Rappelons par ailleurs l'ineptie du tracé de la ligne 15 à l'Est, qui doublonne sur 10 kilomètres des infrastructures déjà existantes (tramway T1 sur Bobigny, ligne Eole entre Bondy et Nogent). Pour ce seul tronçon Est, le coût prévisionnel est passé de 2 G€ il y a 5 ans à 3,7 G€ en mars 2017, puis à 4,9 G€ en juillet 2017. La Cour n'a pas encore pu évaluer ce montant à la fin 2017 ….






L'impact des travaux sur les riverains


Entamés il y a un an environ, les travaux de la ligne 15 Sud du métro, qui doit relier Boulogne à Noisy-Champs, exaspèrent les riverains. Certaines maisons se situent à moins de 15 mètres du forage d'un puits d'aération de 18 m de large et de 40 m d profondeur;  "C'est un véritable cauchemar : fissures dans les maisons, engins de chantiers démarrant à 5 heures du matin, bruits sourds et continus, martelage des engins, poussière …"Les riverains des chantiers du métro sont à bout, et ce alors que les travaux sont destinés à se poursuivre des années durant (ainsi certaines routes seront fermées jusqu'en 2021). Une riveraine note les détériorations de son pavillon : "Tenez, ceci, c'est une nouvelle fissure. Quant à celle-là, on l'avait rebouchée, mais elle vient de se rouvrir".…  Le Parisien


Les carences actuelles non résolues par les projets en cours

Quant aux lignes et stations existantes, c'est trop souvent
la déficience : matériel vieillissant, retards, suppressions inopinées de trains, carence de propreté, présence de rats, annonces et informations insuffisantes, absence fréquente d'escalators et d'ascenseurs pour les personnes à mobilité réduite, RER A et B totalement défaillants — sans oublier les conducteurs de métro qui n'osent même plus s'arrêter à certaines stations à cause de la présence massive de toxicomanes sur les quais (cf l'article ci-contre). Ce problème dépasse largement la RATP, mais n'est pris en aucune manière en compte par les pouvoirs publics, alors qu'il se développe massivement et tend à faire de certaines stations des zones dangereuses de violence et de non droit.

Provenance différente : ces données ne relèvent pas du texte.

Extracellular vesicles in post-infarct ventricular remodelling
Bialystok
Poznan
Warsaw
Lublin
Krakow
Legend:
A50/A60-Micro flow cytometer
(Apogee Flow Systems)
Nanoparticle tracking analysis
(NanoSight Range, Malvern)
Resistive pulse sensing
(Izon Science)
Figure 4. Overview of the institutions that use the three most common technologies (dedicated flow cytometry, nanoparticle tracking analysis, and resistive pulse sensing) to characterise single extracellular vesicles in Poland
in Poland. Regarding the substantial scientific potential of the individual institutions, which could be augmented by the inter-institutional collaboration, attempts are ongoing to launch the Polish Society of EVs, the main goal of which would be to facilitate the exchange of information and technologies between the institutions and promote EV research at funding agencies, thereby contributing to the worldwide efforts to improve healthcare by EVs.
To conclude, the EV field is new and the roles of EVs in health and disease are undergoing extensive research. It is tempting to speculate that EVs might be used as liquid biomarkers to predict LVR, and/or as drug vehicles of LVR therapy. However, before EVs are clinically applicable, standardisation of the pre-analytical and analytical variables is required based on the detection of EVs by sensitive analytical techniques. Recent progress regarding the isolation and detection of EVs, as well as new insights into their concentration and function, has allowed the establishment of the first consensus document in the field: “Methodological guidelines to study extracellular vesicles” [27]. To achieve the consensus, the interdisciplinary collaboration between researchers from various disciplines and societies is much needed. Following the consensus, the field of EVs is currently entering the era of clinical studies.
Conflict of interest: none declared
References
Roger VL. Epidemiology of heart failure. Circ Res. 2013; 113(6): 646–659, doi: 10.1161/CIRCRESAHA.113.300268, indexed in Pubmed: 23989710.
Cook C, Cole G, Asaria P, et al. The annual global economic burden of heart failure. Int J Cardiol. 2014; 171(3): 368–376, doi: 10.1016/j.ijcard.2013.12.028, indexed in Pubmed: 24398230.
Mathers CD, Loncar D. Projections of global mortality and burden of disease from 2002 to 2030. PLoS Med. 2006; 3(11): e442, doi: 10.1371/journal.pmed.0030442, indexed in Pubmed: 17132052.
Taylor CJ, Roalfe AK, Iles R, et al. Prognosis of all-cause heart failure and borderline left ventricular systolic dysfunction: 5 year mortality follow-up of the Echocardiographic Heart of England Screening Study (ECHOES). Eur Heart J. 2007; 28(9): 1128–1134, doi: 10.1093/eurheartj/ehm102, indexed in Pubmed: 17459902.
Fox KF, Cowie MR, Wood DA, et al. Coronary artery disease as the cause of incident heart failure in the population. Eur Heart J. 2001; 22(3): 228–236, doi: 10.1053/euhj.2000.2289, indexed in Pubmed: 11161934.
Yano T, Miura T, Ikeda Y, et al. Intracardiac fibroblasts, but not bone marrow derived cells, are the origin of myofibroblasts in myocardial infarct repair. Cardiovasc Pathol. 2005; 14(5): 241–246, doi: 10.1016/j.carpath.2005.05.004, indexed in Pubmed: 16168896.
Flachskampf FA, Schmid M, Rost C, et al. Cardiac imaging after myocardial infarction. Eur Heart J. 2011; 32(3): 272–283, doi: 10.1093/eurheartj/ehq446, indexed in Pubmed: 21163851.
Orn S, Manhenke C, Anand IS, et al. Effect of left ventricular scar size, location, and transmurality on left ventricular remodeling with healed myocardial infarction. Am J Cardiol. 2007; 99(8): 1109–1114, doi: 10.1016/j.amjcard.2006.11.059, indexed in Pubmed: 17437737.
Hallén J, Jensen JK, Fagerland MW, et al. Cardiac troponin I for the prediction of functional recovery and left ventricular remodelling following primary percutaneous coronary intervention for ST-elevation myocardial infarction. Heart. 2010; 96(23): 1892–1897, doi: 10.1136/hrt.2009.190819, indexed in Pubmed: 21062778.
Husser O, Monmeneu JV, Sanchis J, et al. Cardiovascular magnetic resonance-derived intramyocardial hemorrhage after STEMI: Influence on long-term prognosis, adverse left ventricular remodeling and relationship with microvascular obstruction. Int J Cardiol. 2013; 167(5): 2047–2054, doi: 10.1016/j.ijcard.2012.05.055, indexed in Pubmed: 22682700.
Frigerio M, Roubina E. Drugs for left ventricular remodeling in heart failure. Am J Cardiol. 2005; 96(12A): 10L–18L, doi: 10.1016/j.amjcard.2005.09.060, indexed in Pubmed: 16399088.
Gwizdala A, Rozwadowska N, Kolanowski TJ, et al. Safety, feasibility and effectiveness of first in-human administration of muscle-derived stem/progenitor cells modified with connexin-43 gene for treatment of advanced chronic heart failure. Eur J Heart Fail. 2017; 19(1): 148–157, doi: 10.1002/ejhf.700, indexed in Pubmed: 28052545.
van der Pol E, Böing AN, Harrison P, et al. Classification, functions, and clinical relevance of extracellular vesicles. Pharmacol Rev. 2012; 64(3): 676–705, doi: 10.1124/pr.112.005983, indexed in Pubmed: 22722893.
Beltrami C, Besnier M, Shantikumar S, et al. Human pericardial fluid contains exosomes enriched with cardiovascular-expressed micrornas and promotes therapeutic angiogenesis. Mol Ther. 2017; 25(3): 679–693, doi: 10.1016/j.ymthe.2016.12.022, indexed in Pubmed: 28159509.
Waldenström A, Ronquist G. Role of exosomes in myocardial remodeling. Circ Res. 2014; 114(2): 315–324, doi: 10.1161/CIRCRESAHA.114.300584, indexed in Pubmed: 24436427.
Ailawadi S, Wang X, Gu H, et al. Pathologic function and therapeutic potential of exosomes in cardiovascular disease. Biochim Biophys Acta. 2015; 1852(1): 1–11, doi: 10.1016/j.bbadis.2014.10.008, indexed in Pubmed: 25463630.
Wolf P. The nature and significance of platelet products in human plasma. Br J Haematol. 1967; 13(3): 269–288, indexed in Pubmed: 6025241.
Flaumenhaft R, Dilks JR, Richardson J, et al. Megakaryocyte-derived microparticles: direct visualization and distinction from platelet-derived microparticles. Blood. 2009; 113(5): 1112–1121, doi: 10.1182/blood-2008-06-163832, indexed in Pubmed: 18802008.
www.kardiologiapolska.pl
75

De façon générale, les comparaisons faites entre le réseau ferré RATP et ses homologues à l'étranger sont souvent loin d'être à notre avantage …



 

Un prolongement du T1 à l’Est toujours sur la sellette

Le financement de ce prolongement de Noisy-le-Sec à Val-de-Fontenay, auquel s'opposent largement les Noiséens depuis 15 ans, est très loin d'être acquis. Son coût initial dépasse les 550 millions d'euros, estimation faite il y a plusieurs années, et alors même que l'on connaît les dérives financières dont sont affectées chaque projet de ce type. On rappellera que ce montant, même sous-estimé à plus de 70 M€ le km (soit de loin le plus cher d'Europe pour un tramway), dépasse celui qui avait été alloué au projet qui vient d'être annulé de construction de l'aéroport de Notre-Dame-des-Landes ! Et ne parlons pas de la mort du centre-ville qu'entraînerait la mise en œuvre de ce chantier prévu pour durer plusieurs années …

Une réunion publique devrait avoir lieu à Noisy pour présenter les hypothèses proposées pour résoudre les points de blocage du projet validés par la déclaration publique. Aucune date n'est à ce jour fixée (elle aurait dû se tenir en janvier mais a été annulé apparemment faute de consensus sur la répartition des financements entre les parties). Nous attendons bien sûr de connaître les solutions proposées pour les examiner et en faire l'analyse. Les échos ne sont toutefois a priori pas encourageants, car le projet demeurerait toujours aussi inacceptable pour les habitants (passage du tramway en double-sens par une rue Jean-Jaurès piétonnisée).